Your instructions: Which of the lines in the data below contain the string "year"? Copy each of them.

____________

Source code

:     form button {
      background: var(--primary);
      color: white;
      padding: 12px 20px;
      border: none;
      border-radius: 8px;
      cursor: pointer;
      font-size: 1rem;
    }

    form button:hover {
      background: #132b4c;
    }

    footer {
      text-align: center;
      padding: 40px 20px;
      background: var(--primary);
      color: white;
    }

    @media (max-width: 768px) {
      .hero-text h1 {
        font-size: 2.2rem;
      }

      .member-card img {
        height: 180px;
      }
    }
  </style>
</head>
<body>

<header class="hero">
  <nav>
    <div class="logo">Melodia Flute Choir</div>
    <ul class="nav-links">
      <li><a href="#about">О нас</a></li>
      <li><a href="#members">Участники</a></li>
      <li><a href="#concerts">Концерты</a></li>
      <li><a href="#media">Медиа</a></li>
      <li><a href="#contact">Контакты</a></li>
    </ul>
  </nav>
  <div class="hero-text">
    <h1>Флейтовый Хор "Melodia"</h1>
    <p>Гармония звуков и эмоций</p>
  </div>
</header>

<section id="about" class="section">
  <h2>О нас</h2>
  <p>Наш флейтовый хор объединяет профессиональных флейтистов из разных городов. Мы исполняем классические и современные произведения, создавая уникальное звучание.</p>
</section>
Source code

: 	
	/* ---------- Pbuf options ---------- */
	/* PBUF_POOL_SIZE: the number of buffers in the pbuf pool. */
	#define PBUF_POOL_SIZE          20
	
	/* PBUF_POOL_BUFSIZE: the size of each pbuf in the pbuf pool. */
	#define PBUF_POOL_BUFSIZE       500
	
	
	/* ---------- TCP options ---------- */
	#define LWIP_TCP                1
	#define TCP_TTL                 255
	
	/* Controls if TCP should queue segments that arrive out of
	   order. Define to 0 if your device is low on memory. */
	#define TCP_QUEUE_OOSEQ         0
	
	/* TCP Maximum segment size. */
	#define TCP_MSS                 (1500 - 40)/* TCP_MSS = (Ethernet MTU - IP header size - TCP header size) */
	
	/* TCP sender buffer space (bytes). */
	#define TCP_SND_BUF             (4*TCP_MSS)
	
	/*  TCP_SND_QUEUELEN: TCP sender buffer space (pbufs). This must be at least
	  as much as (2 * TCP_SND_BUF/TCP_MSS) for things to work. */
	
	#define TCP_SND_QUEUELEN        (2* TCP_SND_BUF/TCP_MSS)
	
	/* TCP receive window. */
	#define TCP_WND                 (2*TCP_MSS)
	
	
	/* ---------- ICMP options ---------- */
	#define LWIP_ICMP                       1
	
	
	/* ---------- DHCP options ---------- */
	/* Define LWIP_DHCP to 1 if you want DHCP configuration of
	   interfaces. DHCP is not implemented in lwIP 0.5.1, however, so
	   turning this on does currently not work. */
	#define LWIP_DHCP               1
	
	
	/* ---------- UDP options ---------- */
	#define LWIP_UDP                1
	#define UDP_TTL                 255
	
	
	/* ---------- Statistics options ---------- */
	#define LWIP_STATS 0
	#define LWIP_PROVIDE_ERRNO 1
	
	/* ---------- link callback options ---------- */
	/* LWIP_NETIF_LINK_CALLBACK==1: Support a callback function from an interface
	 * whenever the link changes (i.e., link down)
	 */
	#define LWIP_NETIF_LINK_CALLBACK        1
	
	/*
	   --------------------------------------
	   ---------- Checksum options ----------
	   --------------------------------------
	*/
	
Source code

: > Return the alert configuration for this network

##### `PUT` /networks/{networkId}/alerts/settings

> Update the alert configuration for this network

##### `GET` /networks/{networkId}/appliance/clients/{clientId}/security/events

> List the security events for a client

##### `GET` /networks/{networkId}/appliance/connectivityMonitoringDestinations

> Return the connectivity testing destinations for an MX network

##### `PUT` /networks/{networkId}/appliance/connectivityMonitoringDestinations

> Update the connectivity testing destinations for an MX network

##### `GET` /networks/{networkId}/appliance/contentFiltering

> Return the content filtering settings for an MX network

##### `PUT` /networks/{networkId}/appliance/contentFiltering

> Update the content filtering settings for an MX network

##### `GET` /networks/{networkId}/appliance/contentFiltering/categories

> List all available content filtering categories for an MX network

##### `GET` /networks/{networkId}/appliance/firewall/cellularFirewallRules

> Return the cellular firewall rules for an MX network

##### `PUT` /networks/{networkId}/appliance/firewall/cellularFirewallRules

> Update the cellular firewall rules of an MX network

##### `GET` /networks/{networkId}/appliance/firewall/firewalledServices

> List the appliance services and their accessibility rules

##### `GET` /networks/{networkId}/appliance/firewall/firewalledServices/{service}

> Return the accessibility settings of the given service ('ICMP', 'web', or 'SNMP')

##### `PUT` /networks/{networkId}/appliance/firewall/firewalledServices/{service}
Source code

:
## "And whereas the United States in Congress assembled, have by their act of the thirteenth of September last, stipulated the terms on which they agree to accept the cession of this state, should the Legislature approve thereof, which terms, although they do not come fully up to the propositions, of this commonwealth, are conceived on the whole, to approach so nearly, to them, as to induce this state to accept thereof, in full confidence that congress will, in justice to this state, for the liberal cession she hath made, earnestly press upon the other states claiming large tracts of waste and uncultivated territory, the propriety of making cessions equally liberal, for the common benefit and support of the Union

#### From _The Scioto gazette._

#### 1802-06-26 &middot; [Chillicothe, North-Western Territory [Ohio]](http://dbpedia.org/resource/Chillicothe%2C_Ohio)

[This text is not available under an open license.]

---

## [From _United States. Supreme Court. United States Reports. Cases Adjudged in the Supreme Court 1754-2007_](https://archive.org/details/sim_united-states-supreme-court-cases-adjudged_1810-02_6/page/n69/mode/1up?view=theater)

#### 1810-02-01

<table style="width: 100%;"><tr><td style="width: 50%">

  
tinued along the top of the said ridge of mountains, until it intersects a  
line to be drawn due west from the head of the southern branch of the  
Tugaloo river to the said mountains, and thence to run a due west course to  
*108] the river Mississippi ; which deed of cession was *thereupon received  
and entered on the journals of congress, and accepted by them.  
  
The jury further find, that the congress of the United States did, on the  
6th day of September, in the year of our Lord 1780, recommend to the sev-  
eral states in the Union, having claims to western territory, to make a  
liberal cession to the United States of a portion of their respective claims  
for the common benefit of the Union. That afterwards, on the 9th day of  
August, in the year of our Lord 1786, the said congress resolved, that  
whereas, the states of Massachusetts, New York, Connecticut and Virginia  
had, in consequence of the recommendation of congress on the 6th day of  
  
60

____________

Response to the task:
6th day of September, in the year of our Lord 1780, recommend to the sev-  
August, in the year of our Lord 1786, the said congress resolved, that  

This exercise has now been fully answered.